Innovative approaches to address the challenges identified and expedite AD drug discovery. These include rigorous preclinical screening for better potential translational value of drug candidates, approaches toward personalized medicine factoring in heterogeneity among patients, combinatorial regimens to target several pathogenic pathways, invest real-world evidence (RWE) to inform clinical trial design and treatment effect, patient-centric trials concentrating on outcomes that matter to patients and caregivers.
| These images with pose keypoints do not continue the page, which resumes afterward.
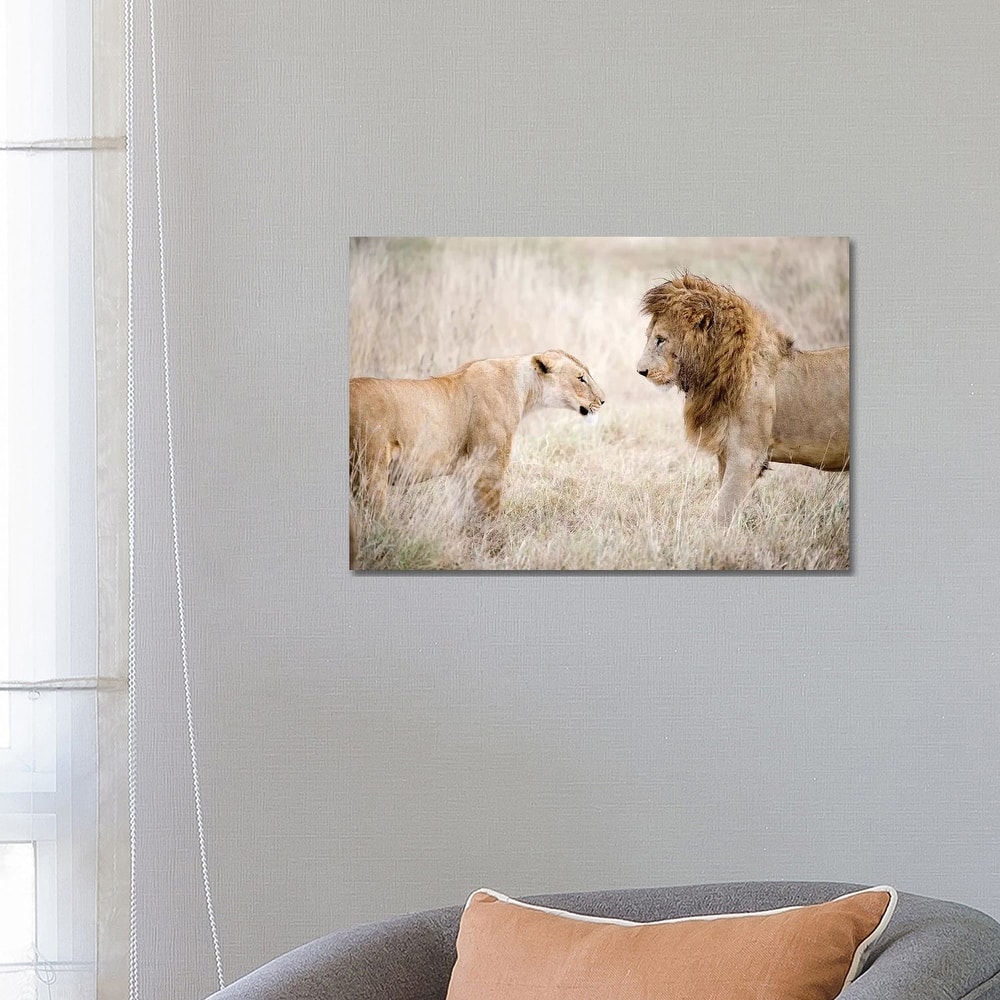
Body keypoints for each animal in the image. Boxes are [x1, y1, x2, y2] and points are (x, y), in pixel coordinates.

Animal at [349, 350, 605, 543]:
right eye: (581, 378)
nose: (603, 400)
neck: (524, 389)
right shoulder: (490, 466)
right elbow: (489, 513)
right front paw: (494, 545)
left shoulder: (463, 470)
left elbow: (462, 511)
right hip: (370, 471)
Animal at [637, 274, 849, 525]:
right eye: (649, 337)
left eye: (660, 340)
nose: (640, 371)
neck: (716, 371)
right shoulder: (726, 453)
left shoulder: (746, 456)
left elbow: (725, 511)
Future directions and conclusion
10
AD is extremely complex because of the pathogenesis originating from multifactorial pathways; therefore, drug repurposing may be the promising strategy targeting multiple mechanisms of action via the application of known drugs for new indications. The future research should consider better assimilation of state-of-the-art technology like AI, ML, and omics approaches to drug discovery to quickly identify specific biomarkers for early diagnosis and therapy monitoring in AD. Interventions aiming at neuroinflammation-the main driver of pathology in AD are sizeable movers toward potential intervention. Anti-inflammatory drugs, immune modulators, and changes in lifestyle for systemic reduction of inflammation may slow the course of disease and improve outcomes. Drugs delivered across the BBB are a high-development area. Advancements in nanotechnology and molecular engineering will significantly enhance the bioavailability of repurposed drugs in CNS. Next-generation versions of such models, though obviously retaining the preclinical advantages, will provide even better recapitulations of human AD pathophysiology to allow for their more proper evaluation in terms of potential therapies. Biomarker-based patient stratification for personalized medicine approaches is necessary to ensure that interventions align each patient’s genetic and phenotypic profiles.
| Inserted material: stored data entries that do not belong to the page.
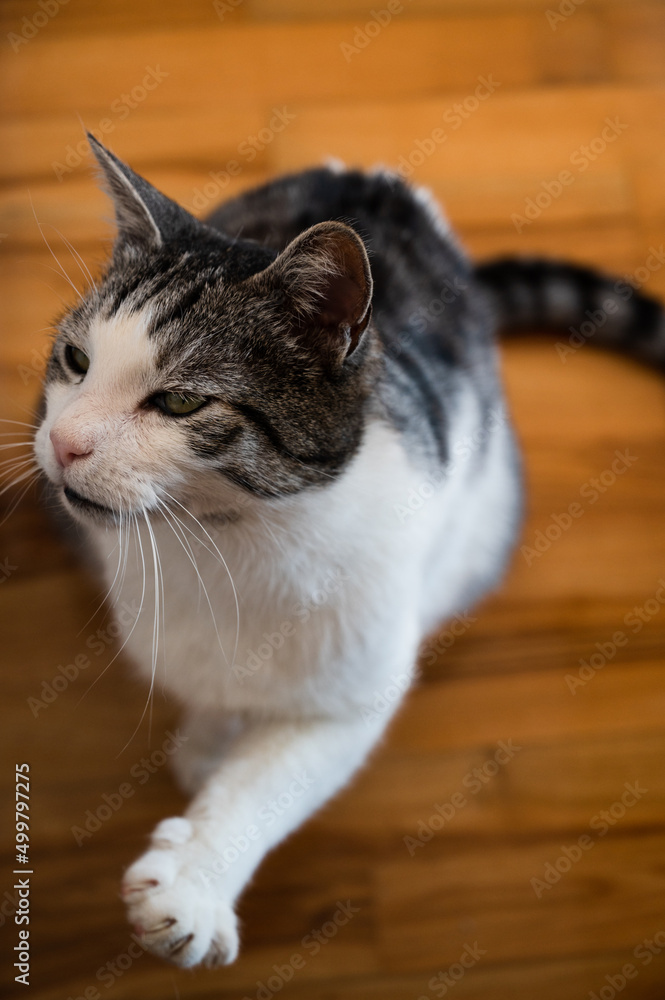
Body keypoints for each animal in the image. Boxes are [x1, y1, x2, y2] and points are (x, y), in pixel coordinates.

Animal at [32, 135, 664, 968]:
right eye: (76, 360)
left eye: (180, 400)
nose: (65, 443)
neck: (220, 542)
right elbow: (208, 686)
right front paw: (210, 736)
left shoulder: (358, 665)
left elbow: (279, 775)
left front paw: (196, 878)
In conclusion, although current treatments offer only symptomatic relief, the most crucial step in unraveling this complex biology of AD is drug repurposing. Advanced computational tools, improved delivery mechanisms, and multifaceted therapeutic targets would be the stepping stones for innovative treatment. More importantly, the eradication of the barriers to AD therapeutics at present is critical, involving interdisciplinary research underlay by public-private partnerships in association with active community engagement. With ongoing investments and focus on research, the paradigm of AD treatment could shift from symptom management to disease modification. It holds hope to millions of individuals who suffer from this devastating neurodegenerative disease.